+++ AVAILABLE DATA

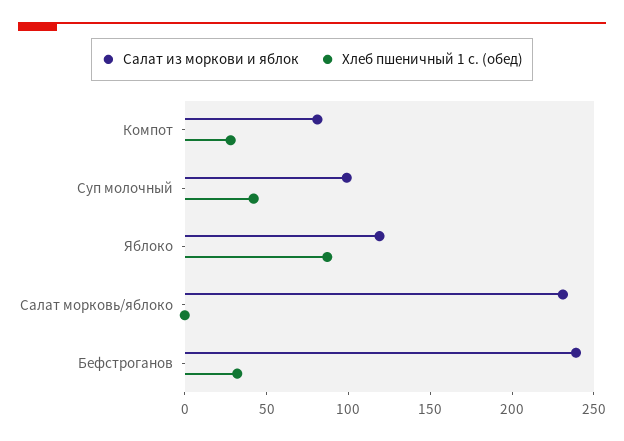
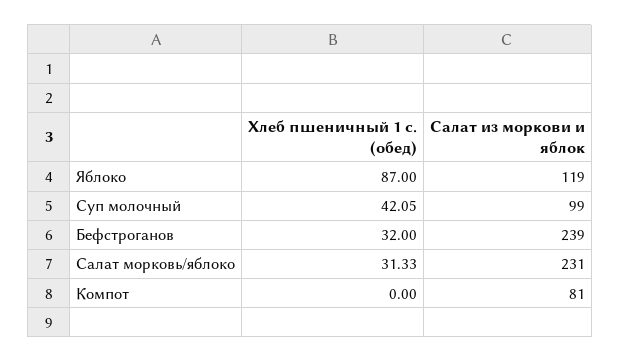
  {
    "Салат из моркови и яблок": {
      "Компот": 81,
      "Суп молочный": 99,
      "Яблоко": 119,
      "Салат морковь/яблоко": 231,
      "Бефстроганов": 239
    },
    "Хлеб пшеничный 1 с. (обед)": {
-     "Компот": 30,
+     "Компот": 0,
      "Суп молочный": 42.05,
      "Яблоко": 87,
-     "Салат морковь/яблоко": 0,
+     "Салат морковь/яблоко": 31.33,
      "Бефстроганов": 32
    }
  }

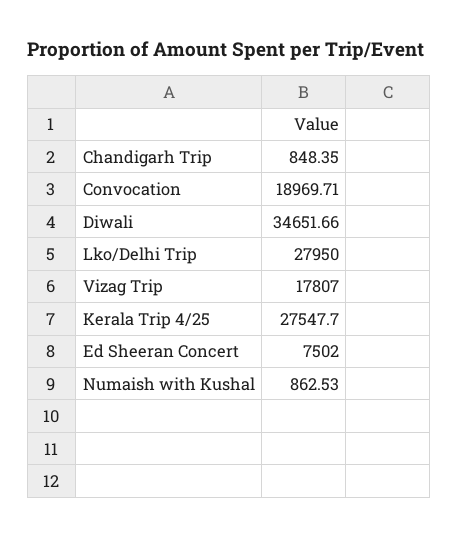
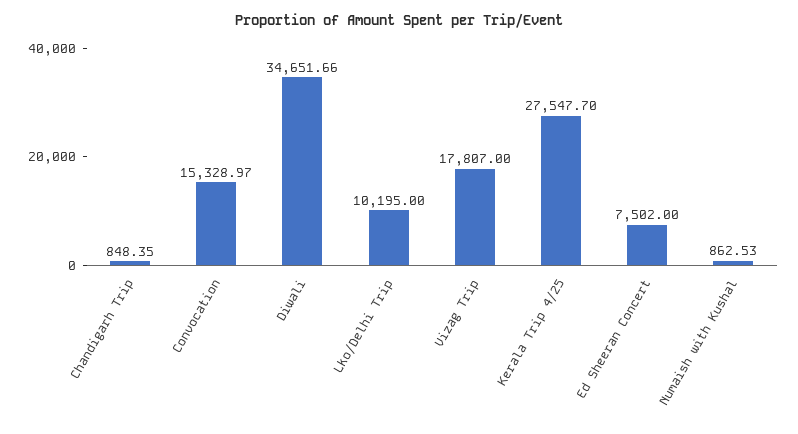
  {
    "Chandigarh Trip": 848.35,
-   "Convocation": 18969.71,
+   "Convocation": 15328.97,
    "Diwali": 34651.66,
-   "Lko/Delhi Trip": 27950,
+   "Lko/Delhi Trip": 10195,
    "Vizag Trip": 17807,
    "Kerala Trip 4/25": 27547.7,
    "Ed Sheeran Concert": 7502,
    "Numaish with Kushal": 862.53
  }

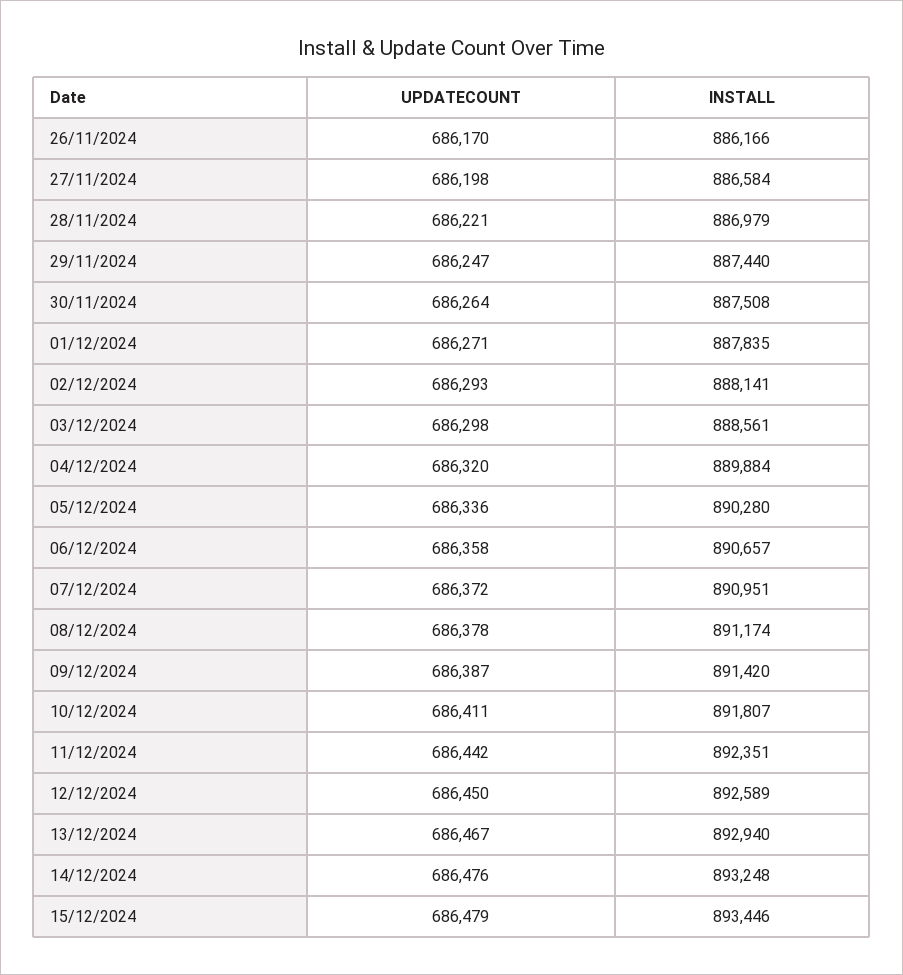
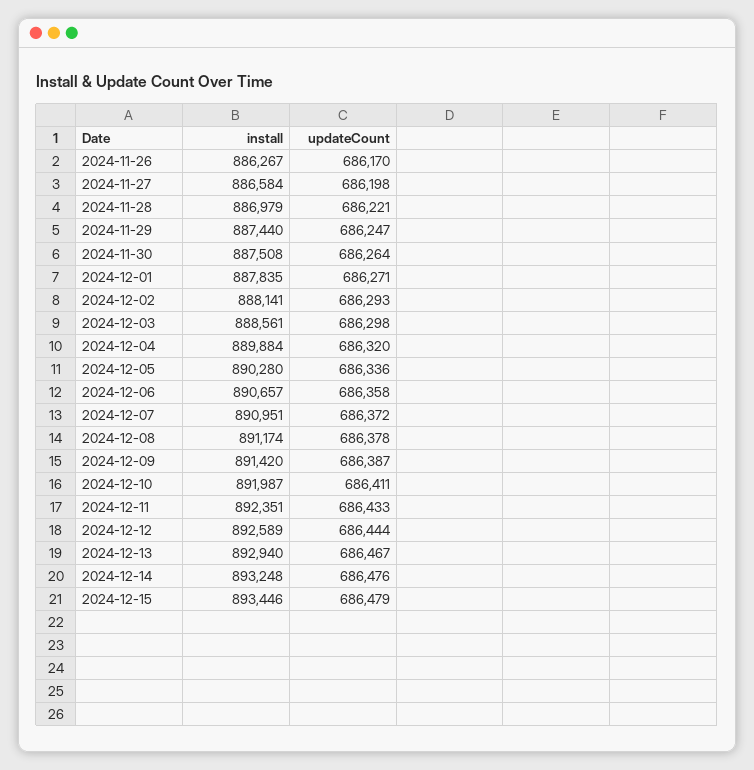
  {
    "UPDATECOUNT": {
      "26/11/2024": 686170,
      "27/11/2024": 686198,
      "28/11/2024": 686221,
      "29/11/2024": 686247,
      "30/11/2024": 686264,
      "01/12/2024": 686271,
      "02/12/2024": 686293,
      "03/12/2024": 686298,
      "04/12/2024": 686320,
      "05/12/2024": 686336,
      "06/12/2024": 686358,
      "07/12/2024": 686372,
      "08/12/2024": 686378,
      "09/12/2024": 686387,
      "10/12/2024": 686411,
-     "11/12/2024": 686442,
+     "11/12/2024": 686433,
-     "12/12/2024": 686450,
+     "12/12/2024": 686444,
      "13/12/2024": 686467,
      "14/12/2024": 686476,
      "15/12/2024": 686479
    },
    "INSTALL": {
-     "26/11/2024": 886166,
+     "26/11/2024": 886267,
      "27/11/2024": 886584,
      "28/11/2024": 886979,
      "29/11/2024": 887440,
      "30/11/2024": 887508,
      "01/12/2024": 887835,
      "02/12/2024": 888141,
      "03/12/2024": 888561,
      "04/12/2024": 889884,
      "05/12/2024": 890280,
      "06/12/2024": 890657,
      "07/12/2024": 890951,
      "08/12/2024": 891174,
      "09/12/2024": 891420,
-     "10/12/2024": 891807,
+     "10/12/2024": 891987,
      "11/12/2024": 892351,
      "12/12/2024": 892589,
      "13/12/2024": 892940,
      "14/12/2024": 893248,
      "15/12/2024": 893446
    }
  }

++++++

**ABOUT THIS TASK**. Quote the data above in full and without alteration; skip the pictures.

**WRITTEN REPLY**.
  {
    "Салат из моркови и яблок": {
      "Компот": 81,
      "Суп молочный": 99,
      "Яблоко": 119,
      "Салат морковь/яблоко": 231,
      "Бефстроганов": 239
    },
    "Хлеб пшеничный 1 с. (обед)": {
-     "Компот": 30,
+     "Компот": 0,
      "Суп молочный": 42.05,
      "Яблоко": 87,
-     "Салат морковь/яблоко": 0,
+     "Салат морковь/яблоко": 31.33,
      "Бефстроганов": 32
    }
  }

  {
    "Chandigarh Trip": 848.35,
-   "Convocation": 18969.71,
+   "Convocation": 15328.97,
    "Diwali": 34651.66,
-   "Lko/Delhi Trip": 27950,
+   "Lko/Delhi Trip": 10195,
    "Vizag Trip": 17807,
    "Kerala Trip 4/25": 27547.7,
    "Ed Sheeran Concert": 7502,
    "Numaish with Kushal": 862.53
  }

  {
    "UPDATECOUNT": {
      "26/11/2024": 686170,
      "27/11/2024": 686198,
      "28/11/2024": 686221,
      "29/11/2024": 686247,
      "30/11/2024": 686264,
      "01/12/2024": 686271,
      "02/12/2024": 686293,
      "03/12/2024": 686298,
      "04/12/2024": 686320,
      "05/12/2024": 686336,
      "06/12/2024": 686358,
      "07/12/2024": 686372,
      "08/12/2024": 686378,
      "09/12/2024": 686387,
      "10/12/2024": 686411,
-     "11/12/2024": 686442,
+     "11/12/2024": 686433,
-     "12/12/2024": 686450,
+     "12/12/2024": 686444,
      "13/12/2024": 686467,
      "14/12/2024": 686476,
      "15/12/2024": 686479
    },
    "INSTALL": {
-     "26/11/2024": 886166,
+     "26/11/2024": 886267,
      "27/11/2024": 886584,
      "28/11/2024": 886979,
      "29/11/2024": 887440,
      "30/11/2024": 887508,
      "01/12/2024": 887835,
      "02/12/2024": 888141,
      "03/12/2024": 888561,
      "04/12/2024": 889884,
      "05/12/2024": 890280,
      "06/12/2024": 890657,
      "07/12/2024": 890951,
      "08/12/2024": 891174,
      "09/12/2024": 891420,
-     "10/12/2024": 891807,
+     "10/12/2024": 891987,
      "11/12/2024": 892351,
      "12/12/2024": 892589,
      "13/12/2024": 892940,
      "14/12/2024": 893248,
      "15/12/2024": 893446
    }
  }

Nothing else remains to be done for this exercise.